▸ **Set problem**
Quote the listing word for word, beginning with its first line and ending after the line that contains "Axis 2 (Parallel)".

▸ **Available data**
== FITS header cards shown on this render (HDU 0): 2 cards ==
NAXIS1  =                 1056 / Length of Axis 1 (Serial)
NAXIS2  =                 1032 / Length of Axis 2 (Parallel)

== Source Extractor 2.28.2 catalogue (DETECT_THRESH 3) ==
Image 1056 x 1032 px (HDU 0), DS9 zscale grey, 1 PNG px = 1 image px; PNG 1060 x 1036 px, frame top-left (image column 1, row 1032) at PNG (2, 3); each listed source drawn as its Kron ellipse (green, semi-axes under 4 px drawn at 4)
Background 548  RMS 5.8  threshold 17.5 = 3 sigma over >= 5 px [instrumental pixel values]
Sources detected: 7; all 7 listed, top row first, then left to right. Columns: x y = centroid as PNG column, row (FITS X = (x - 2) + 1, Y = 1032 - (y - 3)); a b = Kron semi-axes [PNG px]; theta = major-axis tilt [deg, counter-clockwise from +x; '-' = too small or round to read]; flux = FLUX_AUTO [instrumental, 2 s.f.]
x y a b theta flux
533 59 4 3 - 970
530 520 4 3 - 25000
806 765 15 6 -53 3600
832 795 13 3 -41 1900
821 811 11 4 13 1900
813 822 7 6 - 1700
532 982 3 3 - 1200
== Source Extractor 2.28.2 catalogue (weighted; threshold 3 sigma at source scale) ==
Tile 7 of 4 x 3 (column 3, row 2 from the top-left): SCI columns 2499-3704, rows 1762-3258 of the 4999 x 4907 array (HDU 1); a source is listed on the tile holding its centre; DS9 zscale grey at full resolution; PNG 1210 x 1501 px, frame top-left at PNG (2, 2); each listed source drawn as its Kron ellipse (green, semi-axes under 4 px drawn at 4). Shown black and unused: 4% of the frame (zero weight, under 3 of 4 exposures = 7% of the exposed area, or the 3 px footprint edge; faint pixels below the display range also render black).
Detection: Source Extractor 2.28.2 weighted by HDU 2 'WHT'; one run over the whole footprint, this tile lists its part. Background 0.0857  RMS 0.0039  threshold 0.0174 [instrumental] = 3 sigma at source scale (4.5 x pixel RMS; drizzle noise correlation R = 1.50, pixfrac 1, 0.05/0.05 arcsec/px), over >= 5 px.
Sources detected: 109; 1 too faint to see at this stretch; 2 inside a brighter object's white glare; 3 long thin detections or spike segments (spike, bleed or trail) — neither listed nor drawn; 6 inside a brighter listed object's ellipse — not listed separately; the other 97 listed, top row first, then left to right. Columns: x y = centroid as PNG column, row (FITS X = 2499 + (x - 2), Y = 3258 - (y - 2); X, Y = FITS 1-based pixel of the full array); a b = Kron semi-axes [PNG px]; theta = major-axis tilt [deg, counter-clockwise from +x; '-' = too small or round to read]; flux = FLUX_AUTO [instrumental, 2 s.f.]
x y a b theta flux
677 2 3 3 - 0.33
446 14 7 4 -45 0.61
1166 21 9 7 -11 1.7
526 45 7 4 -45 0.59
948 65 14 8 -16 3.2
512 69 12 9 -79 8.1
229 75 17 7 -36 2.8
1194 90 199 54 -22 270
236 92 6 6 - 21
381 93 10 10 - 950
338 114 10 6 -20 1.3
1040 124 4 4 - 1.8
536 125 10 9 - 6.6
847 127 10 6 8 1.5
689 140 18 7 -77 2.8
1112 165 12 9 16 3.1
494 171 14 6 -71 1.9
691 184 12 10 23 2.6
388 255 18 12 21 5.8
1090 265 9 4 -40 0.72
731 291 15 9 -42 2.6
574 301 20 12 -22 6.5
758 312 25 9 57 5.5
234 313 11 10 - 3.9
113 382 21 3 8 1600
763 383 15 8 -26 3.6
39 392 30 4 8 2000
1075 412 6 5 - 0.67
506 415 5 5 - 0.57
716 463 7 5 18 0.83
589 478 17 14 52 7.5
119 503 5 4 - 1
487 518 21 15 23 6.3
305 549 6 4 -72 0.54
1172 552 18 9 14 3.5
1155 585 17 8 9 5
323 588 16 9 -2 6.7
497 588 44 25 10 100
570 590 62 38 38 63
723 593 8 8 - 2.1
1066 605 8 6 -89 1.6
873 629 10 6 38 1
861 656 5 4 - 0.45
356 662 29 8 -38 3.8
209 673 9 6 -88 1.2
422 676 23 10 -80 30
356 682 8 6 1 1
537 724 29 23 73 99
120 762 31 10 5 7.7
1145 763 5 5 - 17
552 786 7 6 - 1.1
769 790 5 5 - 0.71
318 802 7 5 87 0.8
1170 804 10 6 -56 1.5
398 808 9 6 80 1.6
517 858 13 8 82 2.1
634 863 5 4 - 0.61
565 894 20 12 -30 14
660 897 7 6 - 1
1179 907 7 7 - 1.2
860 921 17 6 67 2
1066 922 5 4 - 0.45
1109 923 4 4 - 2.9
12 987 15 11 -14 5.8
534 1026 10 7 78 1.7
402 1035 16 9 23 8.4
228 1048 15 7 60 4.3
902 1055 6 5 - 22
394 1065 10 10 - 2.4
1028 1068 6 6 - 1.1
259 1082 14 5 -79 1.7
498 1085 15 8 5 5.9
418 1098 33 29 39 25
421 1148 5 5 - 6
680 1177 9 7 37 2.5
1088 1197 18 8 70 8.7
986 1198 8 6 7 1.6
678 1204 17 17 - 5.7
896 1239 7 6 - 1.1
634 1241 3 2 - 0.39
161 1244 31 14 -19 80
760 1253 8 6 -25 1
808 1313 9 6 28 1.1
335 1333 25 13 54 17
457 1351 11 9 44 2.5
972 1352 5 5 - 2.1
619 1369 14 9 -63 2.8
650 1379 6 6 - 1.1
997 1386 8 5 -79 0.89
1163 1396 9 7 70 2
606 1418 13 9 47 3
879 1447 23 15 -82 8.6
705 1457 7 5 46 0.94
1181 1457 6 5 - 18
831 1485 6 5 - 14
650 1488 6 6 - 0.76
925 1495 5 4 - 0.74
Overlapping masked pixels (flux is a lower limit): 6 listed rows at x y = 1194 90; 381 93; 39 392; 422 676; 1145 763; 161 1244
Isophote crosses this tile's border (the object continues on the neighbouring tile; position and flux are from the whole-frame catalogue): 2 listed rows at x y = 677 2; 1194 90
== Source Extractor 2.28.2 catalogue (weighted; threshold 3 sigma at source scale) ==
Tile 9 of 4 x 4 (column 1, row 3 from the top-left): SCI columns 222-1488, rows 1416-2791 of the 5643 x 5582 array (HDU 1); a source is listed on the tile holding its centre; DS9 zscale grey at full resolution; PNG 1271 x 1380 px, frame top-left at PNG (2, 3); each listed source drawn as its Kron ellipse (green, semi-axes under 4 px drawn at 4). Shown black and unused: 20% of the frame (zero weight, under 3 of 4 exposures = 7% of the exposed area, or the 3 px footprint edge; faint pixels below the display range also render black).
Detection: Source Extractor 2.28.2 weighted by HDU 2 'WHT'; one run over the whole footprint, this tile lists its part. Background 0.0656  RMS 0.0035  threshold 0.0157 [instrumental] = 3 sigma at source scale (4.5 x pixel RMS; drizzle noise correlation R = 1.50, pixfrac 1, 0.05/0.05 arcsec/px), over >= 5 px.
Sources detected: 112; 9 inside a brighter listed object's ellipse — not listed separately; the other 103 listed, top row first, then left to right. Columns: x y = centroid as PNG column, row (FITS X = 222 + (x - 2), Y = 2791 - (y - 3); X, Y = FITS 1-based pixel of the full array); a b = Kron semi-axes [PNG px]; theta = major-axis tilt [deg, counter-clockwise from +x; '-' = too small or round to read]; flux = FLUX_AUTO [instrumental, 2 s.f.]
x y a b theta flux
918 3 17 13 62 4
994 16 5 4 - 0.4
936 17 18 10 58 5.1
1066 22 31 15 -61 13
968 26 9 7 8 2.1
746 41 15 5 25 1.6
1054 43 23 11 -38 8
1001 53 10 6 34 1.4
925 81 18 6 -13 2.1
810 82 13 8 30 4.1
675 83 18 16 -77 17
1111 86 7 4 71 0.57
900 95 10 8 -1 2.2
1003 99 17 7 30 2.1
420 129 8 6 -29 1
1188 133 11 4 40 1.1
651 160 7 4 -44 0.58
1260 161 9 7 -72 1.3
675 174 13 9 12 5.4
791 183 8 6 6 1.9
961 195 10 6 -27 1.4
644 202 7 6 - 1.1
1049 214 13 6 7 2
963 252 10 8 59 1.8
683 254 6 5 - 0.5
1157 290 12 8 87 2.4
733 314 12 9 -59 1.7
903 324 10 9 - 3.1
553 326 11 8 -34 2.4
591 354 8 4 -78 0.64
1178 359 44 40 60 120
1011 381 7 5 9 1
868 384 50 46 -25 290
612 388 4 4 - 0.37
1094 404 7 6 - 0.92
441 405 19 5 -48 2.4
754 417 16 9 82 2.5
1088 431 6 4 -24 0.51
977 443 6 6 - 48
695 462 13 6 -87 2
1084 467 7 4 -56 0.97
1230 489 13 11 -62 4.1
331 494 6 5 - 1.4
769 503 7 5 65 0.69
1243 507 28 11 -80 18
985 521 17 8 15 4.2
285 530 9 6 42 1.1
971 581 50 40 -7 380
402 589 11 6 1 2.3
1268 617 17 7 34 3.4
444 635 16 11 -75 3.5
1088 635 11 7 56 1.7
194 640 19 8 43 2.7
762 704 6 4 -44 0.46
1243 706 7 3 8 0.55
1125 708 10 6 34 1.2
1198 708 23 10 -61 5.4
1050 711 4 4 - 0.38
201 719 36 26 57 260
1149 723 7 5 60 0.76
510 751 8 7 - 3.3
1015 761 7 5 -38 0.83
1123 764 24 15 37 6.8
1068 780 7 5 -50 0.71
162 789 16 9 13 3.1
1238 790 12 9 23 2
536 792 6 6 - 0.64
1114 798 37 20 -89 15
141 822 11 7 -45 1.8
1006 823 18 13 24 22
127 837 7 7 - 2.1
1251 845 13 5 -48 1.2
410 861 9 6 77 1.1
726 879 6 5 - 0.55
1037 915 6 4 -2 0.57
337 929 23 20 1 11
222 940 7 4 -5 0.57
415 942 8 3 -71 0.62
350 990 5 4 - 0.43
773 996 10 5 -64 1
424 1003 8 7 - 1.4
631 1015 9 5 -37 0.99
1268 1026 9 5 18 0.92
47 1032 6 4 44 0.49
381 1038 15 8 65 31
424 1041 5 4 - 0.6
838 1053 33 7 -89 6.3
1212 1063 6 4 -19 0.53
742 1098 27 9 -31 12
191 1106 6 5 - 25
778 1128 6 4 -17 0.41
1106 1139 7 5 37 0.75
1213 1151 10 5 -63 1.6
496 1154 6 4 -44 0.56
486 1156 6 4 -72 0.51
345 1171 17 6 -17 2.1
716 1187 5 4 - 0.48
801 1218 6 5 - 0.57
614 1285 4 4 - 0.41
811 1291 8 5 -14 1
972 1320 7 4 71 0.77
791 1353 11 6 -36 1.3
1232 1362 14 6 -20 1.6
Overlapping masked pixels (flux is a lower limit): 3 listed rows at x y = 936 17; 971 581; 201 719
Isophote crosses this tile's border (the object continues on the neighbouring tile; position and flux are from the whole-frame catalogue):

▸ **Solution to the exercise**
== FITS header cards shown on this render (HDU 0): 2 cards ==
NAXIS1  =                 1056 / Length of Axis 1 (Serial)
NAXIS2  =                 1032 / Length of Axis 2 (Parallel)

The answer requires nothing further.